A handful of adoption agencies and service providers with prior significant interests in Guatemala have been shifting to meet this need. For example, attorney Mark Reder of MLJ Adoptions based in Indianapolis boasts international surrogacy as a practice area of expertise, calling the activity “surrogacy arrangements.” Because Guatemala is recognized by the UN to have the greatest gender inequality in the Western hemisphere and the nation has no regulatory laws on surrogacy, “expertise” on such matters is more about the how to, where to, and with which vulnerable woman to contract the service. In the current environment, the information and service that will be offered will undoubtedly be tailored to meet the needs of those who have the privilege to pay for surrogacy.  One has to wonder how information will be imparted to Guatemalan women who may well be illiterate and lack the legal savvy to truly understand the contracts they will be required to sign.

Armed with information from his agency’s previous adoption work in the nation, Reder has the knowledge and networks to be well-positioned in this emerging market. North American and European families are now looking to him and other entrepreneurs to supply healthy infants but at the societal level, there is no real discourse about the inherent ethical dilemmas and human rights concerns involved.
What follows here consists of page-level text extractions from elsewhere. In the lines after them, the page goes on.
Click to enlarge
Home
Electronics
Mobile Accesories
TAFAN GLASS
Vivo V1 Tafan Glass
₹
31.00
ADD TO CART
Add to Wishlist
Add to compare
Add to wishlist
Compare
Desperately poor, Guatemalan women will inevitably find themselves being offered an opportunity to earn a wage to birth a baby in this dollar-a-day nation—not unlike previous underground adoption activities. The financial payment for surrogacy in Guatemala is unclear, but inter-country adoption experts estimate that some women earned approximately $1,500 for child-relinquishment signatures in the old adoption system, which amounts to just over $5 a day for a normal 280 day gestational period. For a woman of privilege in the United States looking for fertility alternatives, this is a bargain-basement price, but extreme poverty is the only reason why any Guatemalan woman would agree to such an arrangement. It is a reminder to all of us that poverty is coercive and the fertility choices that are made, on both sides of the global surrogacy arrangement equation, will be determined by both economic opportunity and oppression. 

Those developing surrogacy services in this desperately poor nation should take caution as they pioneer in this area of global fertility practice. As a business model, they are stepping into a grey area of human rights which will challenge us all to consider what is right and wrong and how far to take the privilege of purchasing power. Developing an expanded or more precise definition of human trafficking and a new area of regulatory control will become important considerations in this next wave of the global baby business.

It should be noted that very little is currently known about the exact nature of Guatemalan surrogacy services and the mechanics of such arrangements–how women get impregnated, by whose sperm and with whose eggs and so on. However, in a follow-up report by Dr. Nicole Bromfield, the case of surrogacy in India will be investigated, shedding light on these practices elsewhere.